(Provided material begins)

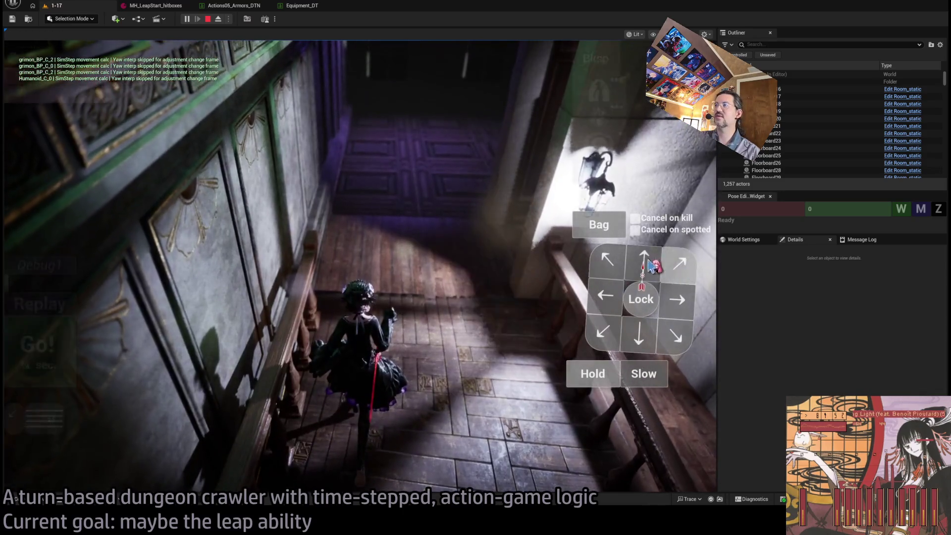
left_click(77, 377)
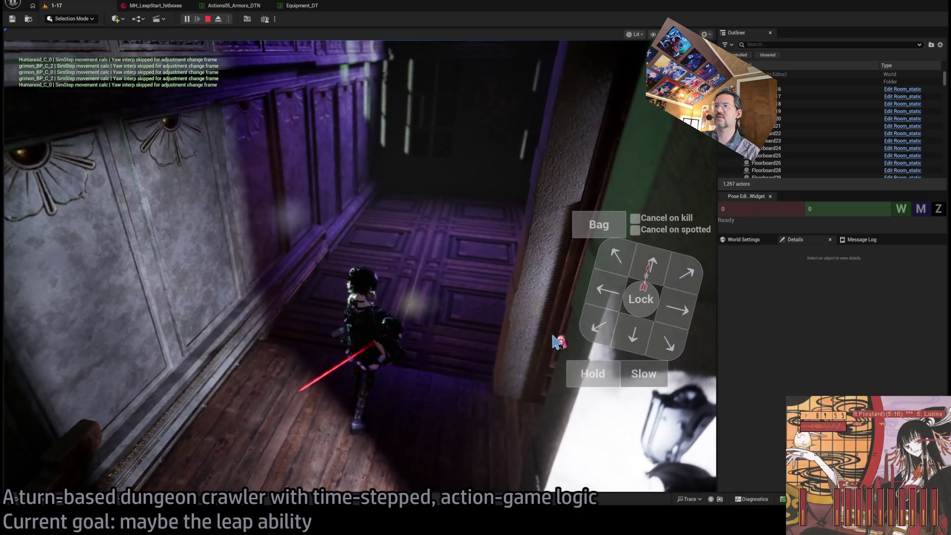
left_click(597, 327)
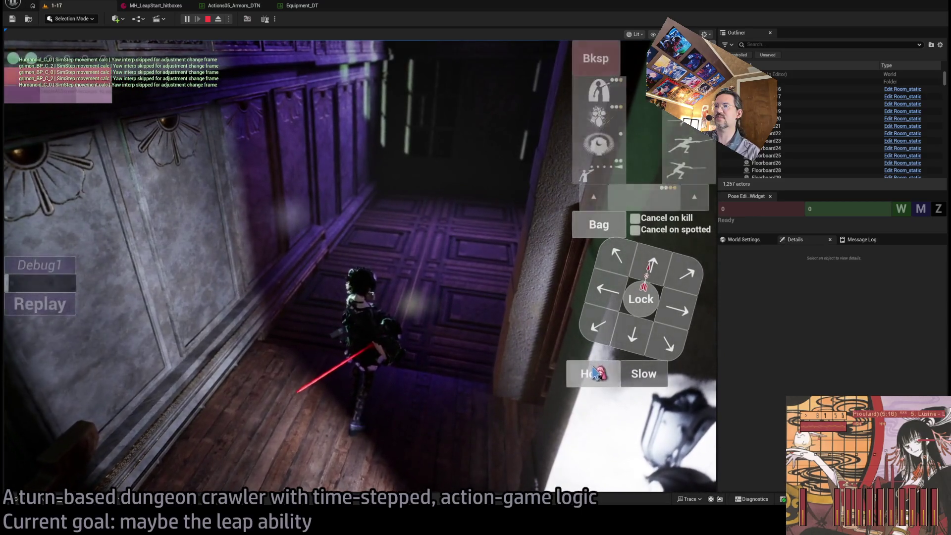
left_click(40, 347)
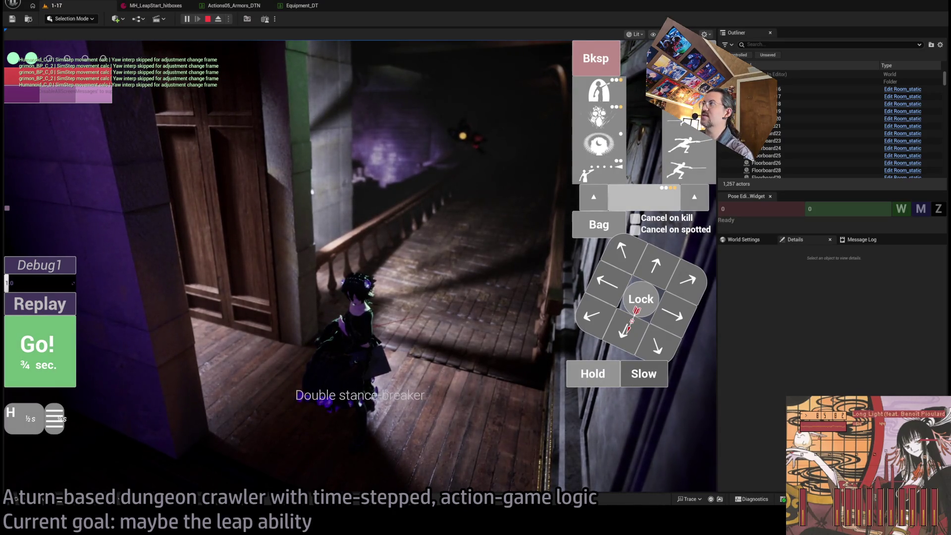
left_click(73, 353)
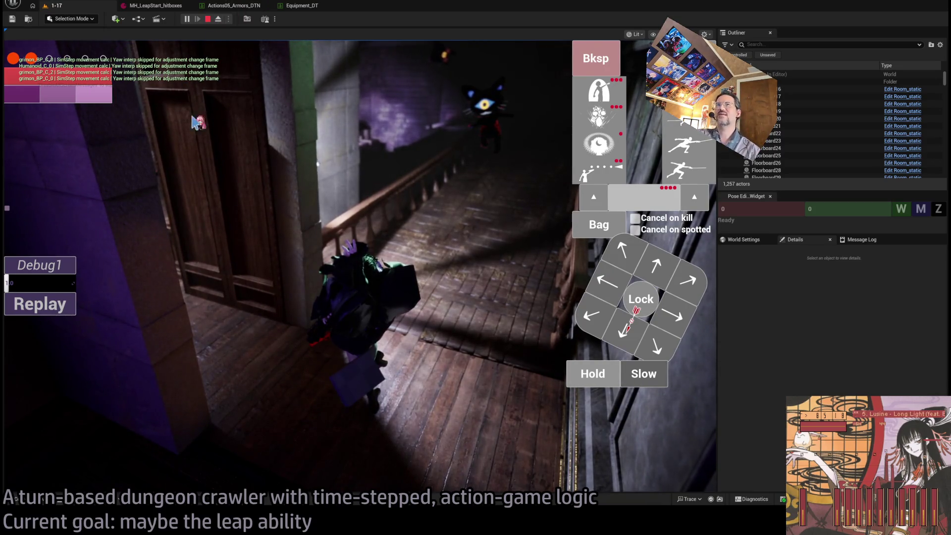
left_click(39, 304)
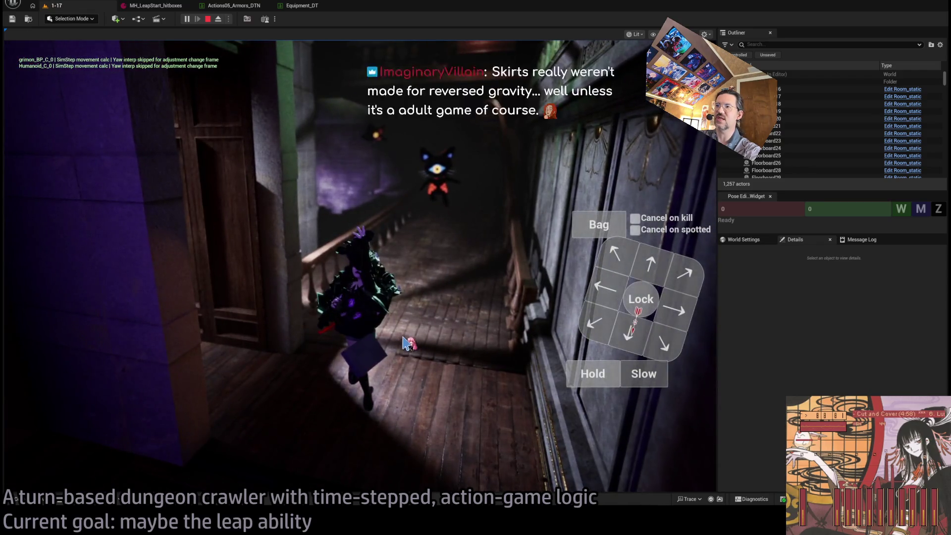
key("Escape")
Step: Fly the viewport camera into the balconied hall with the spiral staircase and Player start
scroll(359, 267, "up", 3)
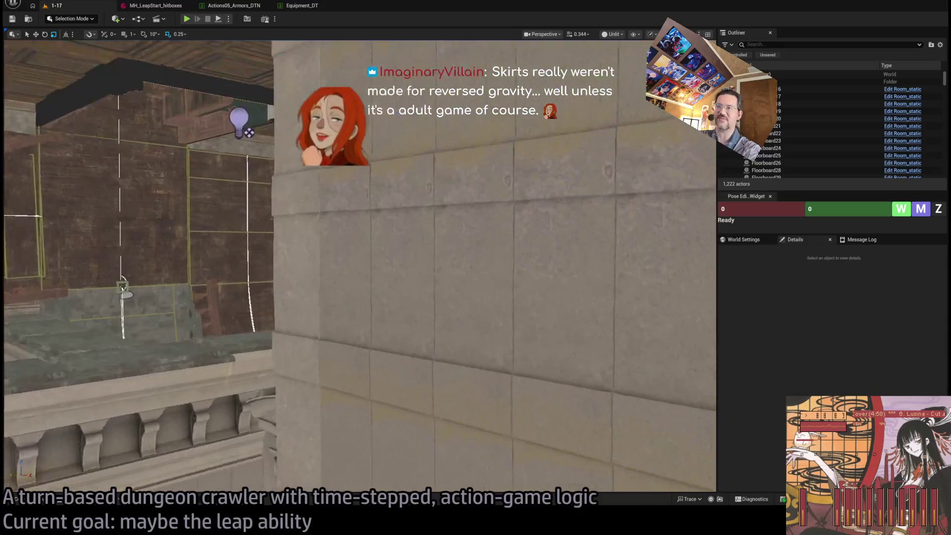
key("w")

(Provided material ends)

Task instructions: Give the data again exactly. Keep the images out.

Answer space:
left_click(77, 377)
left_click(597, 327)
left_click(40, 347)
left_click(73, 353)
left_click(39, 304)
key("Escape")
Step: Fly the viewport camera into the balconied hall with the spiral staircase and Player start
scroll(359, 267, "up", 3)
key("w")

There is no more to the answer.